JackGriffin wrote:
One of the defining problems for the processor chip is the speed of light (of all things).
I have to correct something here because that's a huge misconception of things, because I think you're not seeing how fast light travels, it's 300.000 Km per SECOND (or 186.000miles/s, slower of course in circuitry, but just slightly). Light is not "that" slow at all and is NOT the reason why a processor is faster or slower, 200 years or more will still pass until we reach the point that we get limited by that.
What limits above all the speeds within a processor or any chip for that effect, are the semiconductors themselves, since they have a response time.

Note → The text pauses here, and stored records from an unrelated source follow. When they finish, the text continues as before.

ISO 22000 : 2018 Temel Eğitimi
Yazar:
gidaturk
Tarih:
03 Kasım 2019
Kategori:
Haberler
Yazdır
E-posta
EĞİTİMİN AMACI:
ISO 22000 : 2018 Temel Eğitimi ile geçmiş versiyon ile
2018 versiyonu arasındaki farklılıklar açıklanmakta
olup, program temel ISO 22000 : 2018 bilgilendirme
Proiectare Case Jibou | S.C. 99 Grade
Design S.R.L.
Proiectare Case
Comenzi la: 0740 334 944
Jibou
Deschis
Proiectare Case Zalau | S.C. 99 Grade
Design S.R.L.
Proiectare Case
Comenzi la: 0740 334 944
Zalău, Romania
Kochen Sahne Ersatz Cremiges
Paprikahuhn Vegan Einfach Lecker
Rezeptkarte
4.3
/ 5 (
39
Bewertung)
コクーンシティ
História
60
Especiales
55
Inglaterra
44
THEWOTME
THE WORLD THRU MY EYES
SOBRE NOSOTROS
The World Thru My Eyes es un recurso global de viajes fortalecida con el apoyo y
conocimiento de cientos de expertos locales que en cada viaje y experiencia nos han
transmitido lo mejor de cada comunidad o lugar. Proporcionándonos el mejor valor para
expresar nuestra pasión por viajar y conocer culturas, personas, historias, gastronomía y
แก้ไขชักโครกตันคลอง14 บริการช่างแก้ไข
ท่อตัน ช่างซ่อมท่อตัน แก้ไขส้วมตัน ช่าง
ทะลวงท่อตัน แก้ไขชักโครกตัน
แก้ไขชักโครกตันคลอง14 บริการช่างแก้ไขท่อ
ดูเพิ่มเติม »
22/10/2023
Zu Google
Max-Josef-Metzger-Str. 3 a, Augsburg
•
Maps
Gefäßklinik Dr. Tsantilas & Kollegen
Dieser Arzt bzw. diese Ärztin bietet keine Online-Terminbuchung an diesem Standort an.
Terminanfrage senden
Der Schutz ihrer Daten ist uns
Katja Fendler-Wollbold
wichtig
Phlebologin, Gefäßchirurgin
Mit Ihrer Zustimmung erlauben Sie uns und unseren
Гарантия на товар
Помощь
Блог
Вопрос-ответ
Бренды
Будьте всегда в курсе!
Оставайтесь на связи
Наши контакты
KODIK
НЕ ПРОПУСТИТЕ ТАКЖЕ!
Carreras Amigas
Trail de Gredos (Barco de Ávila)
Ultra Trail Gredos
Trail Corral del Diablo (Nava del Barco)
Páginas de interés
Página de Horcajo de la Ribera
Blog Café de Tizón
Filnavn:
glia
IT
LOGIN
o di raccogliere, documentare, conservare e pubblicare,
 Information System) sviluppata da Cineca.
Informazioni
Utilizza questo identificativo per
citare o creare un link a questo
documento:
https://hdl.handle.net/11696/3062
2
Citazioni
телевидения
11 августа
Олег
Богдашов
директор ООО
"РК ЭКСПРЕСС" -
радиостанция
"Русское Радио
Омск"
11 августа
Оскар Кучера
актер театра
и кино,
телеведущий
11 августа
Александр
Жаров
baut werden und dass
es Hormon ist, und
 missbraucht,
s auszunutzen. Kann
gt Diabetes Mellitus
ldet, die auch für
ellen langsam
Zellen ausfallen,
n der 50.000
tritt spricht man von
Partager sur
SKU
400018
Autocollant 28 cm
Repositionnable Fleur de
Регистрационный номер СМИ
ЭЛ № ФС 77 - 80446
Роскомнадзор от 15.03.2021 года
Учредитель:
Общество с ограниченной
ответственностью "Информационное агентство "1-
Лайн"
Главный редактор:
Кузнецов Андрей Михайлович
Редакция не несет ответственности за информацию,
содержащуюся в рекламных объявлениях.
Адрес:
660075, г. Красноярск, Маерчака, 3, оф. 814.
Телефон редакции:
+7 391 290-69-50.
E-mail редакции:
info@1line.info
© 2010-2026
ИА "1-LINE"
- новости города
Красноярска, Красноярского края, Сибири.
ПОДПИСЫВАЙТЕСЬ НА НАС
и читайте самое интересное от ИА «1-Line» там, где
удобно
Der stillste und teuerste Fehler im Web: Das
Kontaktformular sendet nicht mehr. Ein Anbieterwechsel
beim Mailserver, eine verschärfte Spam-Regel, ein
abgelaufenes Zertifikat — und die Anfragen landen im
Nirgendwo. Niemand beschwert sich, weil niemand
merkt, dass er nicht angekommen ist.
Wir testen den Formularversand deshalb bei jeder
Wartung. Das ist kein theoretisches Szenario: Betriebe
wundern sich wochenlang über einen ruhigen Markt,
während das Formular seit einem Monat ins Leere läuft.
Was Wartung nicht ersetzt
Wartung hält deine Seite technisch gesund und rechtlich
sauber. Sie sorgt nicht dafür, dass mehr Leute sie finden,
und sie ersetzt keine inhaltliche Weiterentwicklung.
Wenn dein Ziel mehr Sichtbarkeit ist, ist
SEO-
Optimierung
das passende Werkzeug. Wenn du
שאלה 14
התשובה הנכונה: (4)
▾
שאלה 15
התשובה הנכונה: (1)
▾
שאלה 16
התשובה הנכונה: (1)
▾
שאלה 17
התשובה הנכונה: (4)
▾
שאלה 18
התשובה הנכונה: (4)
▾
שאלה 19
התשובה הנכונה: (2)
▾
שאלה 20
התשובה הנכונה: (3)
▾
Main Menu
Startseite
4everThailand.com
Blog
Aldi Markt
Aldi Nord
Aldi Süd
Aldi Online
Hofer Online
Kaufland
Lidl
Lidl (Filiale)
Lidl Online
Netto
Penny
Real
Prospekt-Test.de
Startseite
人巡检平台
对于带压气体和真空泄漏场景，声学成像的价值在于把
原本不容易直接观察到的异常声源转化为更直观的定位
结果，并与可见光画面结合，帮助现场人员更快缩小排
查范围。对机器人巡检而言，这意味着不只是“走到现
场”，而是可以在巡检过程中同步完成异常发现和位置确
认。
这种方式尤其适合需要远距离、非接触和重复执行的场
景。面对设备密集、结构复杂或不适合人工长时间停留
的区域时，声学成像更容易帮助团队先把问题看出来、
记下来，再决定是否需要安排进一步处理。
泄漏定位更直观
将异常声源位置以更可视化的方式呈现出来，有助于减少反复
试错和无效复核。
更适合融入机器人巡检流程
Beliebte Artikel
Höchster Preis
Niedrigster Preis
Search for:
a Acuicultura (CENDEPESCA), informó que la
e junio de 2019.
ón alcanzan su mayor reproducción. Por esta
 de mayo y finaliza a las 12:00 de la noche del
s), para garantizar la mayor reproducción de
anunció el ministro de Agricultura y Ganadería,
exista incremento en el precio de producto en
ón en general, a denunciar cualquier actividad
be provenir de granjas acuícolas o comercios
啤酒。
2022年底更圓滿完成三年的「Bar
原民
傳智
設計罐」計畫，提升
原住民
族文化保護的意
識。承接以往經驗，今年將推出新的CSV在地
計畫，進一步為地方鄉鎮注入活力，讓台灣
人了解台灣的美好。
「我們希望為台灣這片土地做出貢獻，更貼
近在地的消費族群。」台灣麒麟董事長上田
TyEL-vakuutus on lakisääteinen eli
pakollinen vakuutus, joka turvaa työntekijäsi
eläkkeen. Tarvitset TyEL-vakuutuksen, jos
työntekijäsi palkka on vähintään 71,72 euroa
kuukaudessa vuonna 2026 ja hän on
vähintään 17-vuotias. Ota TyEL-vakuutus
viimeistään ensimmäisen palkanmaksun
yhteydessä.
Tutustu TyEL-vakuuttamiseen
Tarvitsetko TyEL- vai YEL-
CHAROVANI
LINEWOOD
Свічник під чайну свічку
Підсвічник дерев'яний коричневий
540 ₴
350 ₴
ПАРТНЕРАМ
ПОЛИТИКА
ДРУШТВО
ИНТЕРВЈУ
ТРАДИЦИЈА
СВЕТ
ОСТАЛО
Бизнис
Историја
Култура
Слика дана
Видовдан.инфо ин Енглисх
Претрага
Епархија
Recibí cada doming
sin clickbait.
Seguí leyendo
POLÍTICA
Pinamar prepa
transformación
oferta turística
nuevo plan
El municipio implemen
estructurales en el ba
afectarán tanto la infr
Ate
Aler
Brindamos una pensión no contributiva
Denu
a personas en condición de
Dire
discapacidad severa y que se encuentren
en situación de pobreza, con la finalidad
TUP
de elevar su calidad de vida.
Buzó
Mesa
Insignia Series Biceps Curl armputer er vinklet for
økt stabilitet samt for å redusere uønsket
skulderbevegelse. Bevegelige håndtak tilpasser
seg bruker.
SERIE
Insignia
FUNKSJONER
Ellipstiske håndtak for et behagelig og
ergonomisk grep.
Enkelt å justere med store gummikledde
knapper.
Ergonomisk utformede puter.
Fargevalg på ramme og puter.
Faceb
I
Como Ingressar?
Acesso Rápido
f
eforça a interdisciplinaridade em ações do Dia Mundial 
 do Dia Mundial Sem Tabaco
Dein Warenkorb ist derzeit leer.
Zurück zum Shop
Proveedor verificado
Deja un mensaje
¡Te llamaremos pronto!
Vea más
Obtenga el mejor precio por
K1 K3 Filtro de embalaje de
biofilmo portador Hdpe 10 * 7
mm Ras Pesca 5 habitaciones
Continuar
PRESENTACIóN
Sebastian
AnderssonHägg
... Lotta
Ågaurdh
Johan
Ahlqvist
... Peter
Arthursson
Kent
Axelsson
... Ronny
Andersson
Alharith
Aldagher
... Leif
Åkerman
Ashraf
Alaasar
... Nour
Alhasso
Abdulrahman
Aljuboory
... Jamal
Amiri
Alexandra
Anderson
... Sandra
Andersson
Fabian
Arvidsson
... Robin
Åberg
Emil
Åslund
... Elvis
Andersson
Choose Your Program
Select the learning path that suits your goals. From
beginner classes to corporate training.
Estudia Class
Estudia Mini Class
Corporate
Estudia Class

For instance, perfect square clock signals do not exist, as a perfect clock signal would go instantly up and then down forming a perfect square in the sign change, perfect 1 and 0 if you prefer, but in reality they take some time to go up and then down at those moments, and that is the response time of a semiconductor component, and that is what limits any signal processing nowadays (there are other factors, like interference and the way you turn lines within a circuit because of electric fields, but this one is the biggest).
If the speed of light was limiting this, I sure you that running 10 or 20 or more instances of UT3 in one of those processors would take less time to process than an "Hello world" output in a today's i7 using machine code. In a processor where the light speed is a limit, running any heavy program nowadays would be a joke to that kind of processor.
By shortening the distances, they get less loss in the signal, a better response time, less unwanted electric fields, because there's less material that influences this timing. Plus, at those sizes the electric current is minimal, precise and prone to losses, so less distance also means less power which leads to less heat and more stability, because any nm of connection makes a difference at extremelly low current usage.
Another big misconception is about electricity itself: when you turn up the lights you just turn a stopped highway of electrons to move again, because electrons aren't free, they are actually fighting for a spot in valence electron locations for an atom, and since you create a diferencial of voltage, and the the whole system has to balance again, so it's all bound to the response time of the material itself in a closed circuitry. What many people think, and wrongly, is the "signal" has to reach some point first, but this is not a pipe system and water flow, nor light itself, electricity works differently.
An electron may move at the speed of the light, but it doesn't need to reach the other side so you can get an electric signal, you just need electrons to move.